▶ _Directions_:
Output every record below exactly as it appears.

▶ _Raw records_:
>>
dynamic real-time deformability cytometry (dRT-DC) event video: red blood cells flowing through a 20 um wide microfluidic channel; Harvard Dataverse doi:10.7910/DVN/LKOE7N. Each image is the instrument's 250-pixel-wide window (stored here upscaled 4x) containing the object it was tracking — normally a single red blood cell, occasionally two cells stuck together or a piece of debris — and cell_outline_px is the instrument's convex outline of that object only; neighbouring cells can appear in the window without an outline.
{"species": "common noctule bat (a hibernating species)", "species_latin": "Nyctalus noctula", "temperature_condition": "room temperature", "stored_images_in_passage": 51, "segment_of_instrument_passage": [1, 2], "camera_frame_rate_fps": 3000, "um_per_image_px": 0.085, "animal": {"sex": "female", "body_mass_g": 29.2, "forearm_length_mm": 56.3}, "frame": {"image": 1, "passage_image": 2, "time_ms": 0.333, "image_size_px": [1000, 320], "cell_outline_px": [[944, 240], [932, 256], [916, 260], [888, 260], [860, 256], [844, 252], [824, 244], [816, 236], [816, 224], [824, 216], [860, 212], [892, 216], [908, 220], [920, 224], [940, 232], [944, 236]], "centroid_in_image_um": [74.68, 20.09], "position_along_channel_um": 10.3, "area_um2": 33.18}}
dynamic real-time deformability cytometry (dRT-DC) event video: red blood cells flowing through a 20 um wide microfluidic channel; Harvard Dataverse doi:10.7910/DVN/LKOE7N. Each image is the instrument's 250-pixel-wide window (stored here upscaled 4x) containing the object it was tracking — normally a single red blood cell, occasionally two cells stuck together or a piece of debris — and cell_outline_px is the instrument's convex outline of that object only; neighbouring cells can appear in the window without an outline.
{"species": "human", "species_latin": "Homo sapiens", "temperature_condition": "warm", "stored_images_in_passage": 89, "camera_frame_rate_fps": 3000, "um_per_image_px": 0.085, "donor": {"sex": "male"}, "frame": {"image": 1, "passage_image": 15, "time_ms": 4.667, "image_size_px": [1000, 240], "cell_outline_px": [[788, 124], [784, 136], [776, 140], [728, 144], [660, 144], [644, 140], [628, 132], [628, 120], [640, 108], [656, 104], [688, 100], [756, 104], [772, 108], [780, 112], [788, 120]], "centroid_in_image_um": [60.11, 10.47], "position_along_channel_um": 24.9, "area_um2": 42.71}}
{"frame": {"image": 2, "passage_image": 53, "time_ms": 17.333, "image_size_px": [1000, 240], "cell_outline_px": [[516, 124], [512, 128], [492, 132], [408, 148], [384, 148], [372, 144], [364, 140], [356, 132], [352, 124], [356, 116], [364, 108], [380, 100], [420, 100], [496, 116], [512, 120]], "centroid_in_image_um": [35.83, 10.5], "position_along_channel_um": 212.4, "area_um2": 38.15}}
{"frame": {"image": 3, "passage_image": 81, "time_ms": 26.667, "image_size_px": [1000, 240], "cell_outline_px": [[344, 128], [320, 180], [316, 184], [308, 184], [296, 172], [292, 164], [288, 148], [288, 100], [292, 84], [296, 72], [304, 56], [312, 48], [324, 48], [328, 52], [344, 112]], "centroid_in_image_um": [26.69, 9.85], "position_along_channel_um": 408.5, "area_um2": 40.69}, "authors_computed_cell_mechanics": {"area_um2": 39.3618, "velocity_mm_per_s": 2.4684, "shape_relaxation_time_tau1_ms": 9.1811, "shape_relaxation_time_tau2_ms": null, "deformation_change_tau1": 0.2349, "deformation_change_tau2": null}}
<<
▶ _Response for this exercise_:
dynamic real-time deformability cytometry (dRT-DC) event video: red blood cells flowing through a 20 um wide microfluidic channel; Harvard Dataverse doi:10.7910/DVN/LKOE7N. Each image is the instrument's 250-pixel-wide window (stored here upscaled 4x) containing the object it was tracking — normally a single red blood cell, occasionally two cells stuck together or a piece of debris — and cell_outline_px is the instrument's convex outline of that object only; neighbouring cells can appear in the window without an outline.
{"species": "common noctule bat (a hibernating species)", "species_latin": "Nyctalus noctula", "temperature_condition": "room temperature", "stored_images_in_passage": 51, "segment_of_instrument_passage": [1, 2], "camera_frame_rate_fps": 3000, "um_per_image_px": 0.085, "animal": {"sex": "female", "body_mass_g": 29.2, "forearm_length_mm": 56.3}, "frame": {"image": 1, "passage_image": 2, "time_ms": 0.333, "image_size_px": [1000, 320], "cell_outline_px": [[944, 240], [932, 256], [916, 260], [888, 260], [860, 256], [844, 252], [824, 244], [816, 236], [816, 224], [824, 216], [860, 212], [892, 216], [908, 220], [920, 224], [940, 232], [944, 236]], "centroid_in_image_um": [74.68, 20.09], "position_along_channel_um": 10.3, "area_um2": 33.18}}
dynamic real-time deformability cytometry (dRT-DC) event video: red blood cells flowing through a 20 um wide microfluidic channel; Harvard Dataverse doi:10.7910/DVN/LKOE7N. Each image is the instrument's 250-pixel-wide window (stored here upscaled 4x) containing the object it was tracking — normally a single red blood cell, occasionally two cells stuck together or a piece of debris — and cell_outline_px is the instrument's convex outline of that object only; neighbouring cells can appear in the window without an outline.
{"species": "human", "species_latin": "Homo sapiens", "temperature_condition": "warm", "stored_images_in_passage": 89, "camera_frame_rate_fps": 3000, "um_per_image_px": 0.085, "donor": {"sex": "male"}, "frame": {"image": 1, "passage_image": 15, "time_ms": 4.667, "image_size_px": [1000, 240], "cell_outline_px": [[788, 124], [784, 136], [776, 140], [728, 144], [660, 144], [644, 140], [628, 132], [628, 120], [640, 108], [656, 104], [688, 100], [756, 104], [772, 108], [780, 112], [788, 120]], "centroid_in_image_um": [60.11, 10.47], "position_along_channel_um": 24.9, "area_um2": 42.71}}
{"frame": {"image": 2, "passage_image": 53, "time_ms": 17.333, "image_size_px": [1000, 240], "cell_outline_px": [[516, 124], [512, 128], [492, 132], [408, 148], [384, 148], [372, 144], [364, 140], [356, 132], [352, 124], [356, 116], [364, 108], [380, 100], [420, 100], [496, 116], [512, 120]], "centroid_in_image_um": [35.83, 10.5], "position_along_channel_um": 212.4, "area_um2": 38.15}}
{"frame": {"image": 3, "passage_image": 81, "time_ms": 26.667, "image_size_px": [1000, 240], "cell_outline_px": [[344, 128], [320, 180], [316, 184], [308, 184], [296, 172], [292, 164], [288, 148], [288, 100], [292, 84], [296, 72], [304, 56], [312, 48], [324, 48], [328, 52], [344, 112]], "centroid_in_image_um": [26.69, 9.85], "position_along_channel_um": 408.5, "area_um2": 40.69}, "authors_computed_cell_mechanics": {"area_um2": 39.3618, "velocity_mm_per_s": 2.4684, "shape_relaxation_time_tau1_ms": 9.1811, "shape_relaxation_time_tau2_ms": null, "deformation_change_tau1": 0.2349, "deformation_change_tau2": null}}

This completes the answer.